La dernière partie, qui est la plus actuelle, est une mise en perspective de ce qui a été précédemment développé avec une conclusion ouverte, où Zemmour semble constater que ce qu’a inconsciemment créé la femme lui fait peur et, surtout, se retourne contre elle. Elle arrive à des postes où elle doit prendre des décisions culturellement réservées à l’homme. Au niveau relationnel, l’homme ressemblant de plus en plus à une femme, les « vraies » femmes ne reconnaissent plus leurs partenaires et si elles ont bien masqués ce qu’elles jugeaient être des défauts ? Elles en arrivent à les regretter. En bref, les femmes commenceraient à faire marche arrière.

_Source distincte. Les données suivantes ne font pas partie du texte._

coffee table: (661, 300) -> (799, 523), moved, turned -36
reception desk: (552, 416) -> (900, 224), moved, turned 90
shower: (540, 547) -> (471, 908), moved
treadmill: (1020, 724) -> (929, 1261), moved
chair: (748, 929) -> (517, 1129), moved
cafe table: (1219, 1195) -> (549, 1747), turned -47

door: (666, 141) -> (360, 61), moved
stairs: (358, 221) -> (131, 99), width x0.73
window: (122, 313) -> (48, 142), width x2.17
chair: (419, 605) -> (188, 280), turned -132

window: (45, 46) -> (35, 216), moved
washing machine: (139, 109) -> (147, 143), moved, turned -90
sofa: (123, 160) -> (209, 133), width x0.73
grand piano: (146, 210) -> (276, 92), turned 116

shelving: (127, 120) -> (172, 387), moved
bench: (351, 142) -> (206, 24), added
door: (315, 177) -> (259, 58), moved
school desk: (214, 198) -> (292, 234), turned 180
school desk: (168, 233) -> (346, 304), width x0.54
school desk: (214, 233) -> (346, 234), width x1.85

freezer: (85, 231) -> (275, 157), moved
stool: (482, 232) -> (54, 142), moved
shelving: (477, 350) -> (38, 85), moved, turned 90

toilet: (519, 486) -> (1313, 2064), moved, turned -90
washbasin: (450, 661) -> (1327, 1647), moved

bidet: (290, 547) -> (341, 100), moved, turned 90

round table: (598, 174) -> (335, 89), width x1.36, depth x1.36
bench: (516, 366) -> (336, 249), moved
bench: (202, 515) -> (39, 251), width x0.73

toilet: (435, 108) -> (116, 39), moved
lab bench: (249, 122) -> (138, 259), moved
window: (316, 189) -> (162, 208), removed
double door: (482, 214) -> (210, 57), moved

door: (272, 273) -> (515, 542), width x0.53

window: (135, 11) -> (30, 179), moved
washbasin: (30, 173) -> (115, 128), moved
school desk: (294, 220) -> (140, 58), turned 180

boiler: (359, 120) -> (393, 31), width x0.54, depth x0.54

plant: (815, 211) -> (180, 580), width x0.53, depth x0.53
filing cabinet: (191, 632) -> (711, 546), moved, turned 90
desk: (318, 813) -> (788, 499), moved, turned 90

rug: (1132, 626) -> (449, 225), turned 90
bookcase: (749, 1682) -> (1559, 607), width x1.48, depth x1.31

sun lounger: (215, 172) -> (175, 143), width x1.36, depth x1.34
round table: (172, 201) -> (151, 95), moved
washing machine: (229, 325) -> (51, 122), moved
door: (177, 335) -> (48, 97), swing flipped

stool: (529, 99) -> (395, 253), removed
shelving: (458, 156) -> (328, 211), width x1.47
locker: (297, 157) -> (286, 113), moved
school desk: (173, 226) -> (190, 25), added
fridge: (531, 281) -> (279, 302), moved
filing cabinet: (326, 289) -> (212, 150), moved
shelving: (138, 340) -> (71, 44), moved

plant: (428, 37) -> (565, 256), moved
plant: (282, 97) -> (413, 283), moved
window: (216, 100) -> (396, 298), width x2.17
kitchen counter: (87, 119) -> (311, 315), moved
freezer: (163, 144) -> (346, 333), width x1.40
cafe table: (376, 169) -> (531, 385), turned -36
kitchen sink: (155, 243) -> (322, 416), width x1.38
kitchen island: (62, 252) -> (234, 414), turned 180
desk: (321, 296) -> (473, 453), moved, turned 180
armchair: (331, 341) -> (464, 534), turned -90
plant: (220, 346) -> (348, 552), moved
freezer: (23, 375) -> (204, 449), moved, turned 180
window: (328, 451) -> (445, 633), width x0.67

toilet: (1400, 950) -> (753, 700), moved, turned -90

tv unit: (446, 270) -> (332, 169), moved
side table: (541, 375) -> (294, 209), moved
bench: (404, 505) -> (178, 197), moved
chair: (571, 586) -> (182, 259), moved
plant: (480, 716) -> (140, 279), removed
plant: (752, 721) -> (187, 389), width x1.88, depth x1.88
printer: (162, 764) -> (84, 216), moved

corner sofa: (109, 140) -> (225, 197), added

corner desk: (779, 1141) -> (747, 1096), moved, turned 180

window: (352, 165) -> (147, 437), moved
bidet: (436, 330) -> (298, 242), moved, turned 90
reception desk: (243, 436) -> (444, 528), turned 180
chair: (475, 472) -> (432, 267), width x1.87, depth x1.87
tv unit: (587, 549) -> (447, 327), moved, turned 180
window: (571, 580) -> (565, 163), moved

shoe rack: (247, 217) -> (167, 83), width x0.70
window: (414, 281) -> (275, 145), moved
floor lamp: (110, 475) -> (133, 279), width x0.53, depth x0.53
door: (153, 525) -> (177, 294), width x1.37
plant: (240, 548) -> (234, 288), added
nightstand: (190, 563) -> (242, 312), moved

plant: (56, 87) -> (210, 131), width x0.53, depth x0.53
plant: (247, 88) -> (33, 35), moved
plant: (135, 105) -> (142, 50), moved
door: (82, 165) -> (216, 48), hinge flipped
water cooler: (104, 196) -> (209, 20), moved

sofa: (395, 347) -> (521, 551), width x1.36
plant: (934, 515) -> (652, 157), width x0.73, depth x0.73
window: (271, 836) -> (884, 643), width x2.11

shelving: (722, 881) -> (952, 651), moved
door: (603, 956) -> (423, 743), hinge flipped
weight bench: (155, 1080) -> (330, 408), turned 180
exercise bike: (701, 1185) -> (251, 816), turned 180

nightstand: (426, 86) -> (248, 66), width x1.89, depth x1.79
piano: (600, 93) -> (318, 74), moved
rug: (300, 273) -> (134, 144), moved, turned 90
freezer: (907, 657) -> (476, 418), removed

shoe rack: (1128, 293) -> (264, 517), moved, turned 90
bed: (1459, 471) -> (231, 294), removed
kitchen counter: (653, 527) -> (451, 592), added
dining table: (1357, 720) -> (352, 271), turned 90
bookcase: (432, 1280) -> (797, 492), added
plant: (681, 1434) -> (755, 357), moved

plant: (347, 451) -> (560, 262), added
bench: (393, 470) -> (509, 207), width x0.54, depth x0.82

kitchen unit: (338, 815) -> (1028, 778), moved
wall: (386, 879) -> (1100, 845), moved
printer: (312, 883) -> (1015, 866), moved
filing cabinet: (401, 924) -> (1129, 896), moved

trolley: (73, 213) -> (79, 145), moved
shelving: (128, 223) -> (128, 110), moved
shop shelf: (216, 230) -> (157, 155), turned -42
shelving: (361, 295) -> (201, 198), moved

Un livre intéressant, bien écrit, même s’il semble mal organisé lors d’une première lecture. Il se relit facilement plusieurs fois et si je trouve l’idée poussée à l’extrême, le thème développé l’est trop peu souvent fait en ce sens-là, et le regard de Zemmour sur des évènements ou des courants qu’on a tous connus d’une manière différente est rafraîchissant. Par contre, je concède un gros défaut au livre. Son titre. Sans être foncièrement timide et sans avoir un tabou sexuel, il faut bien reconnaître qu’il est assez spécial de s’adresser à une libraire en lui demandant si elle possède « le premier sexe ».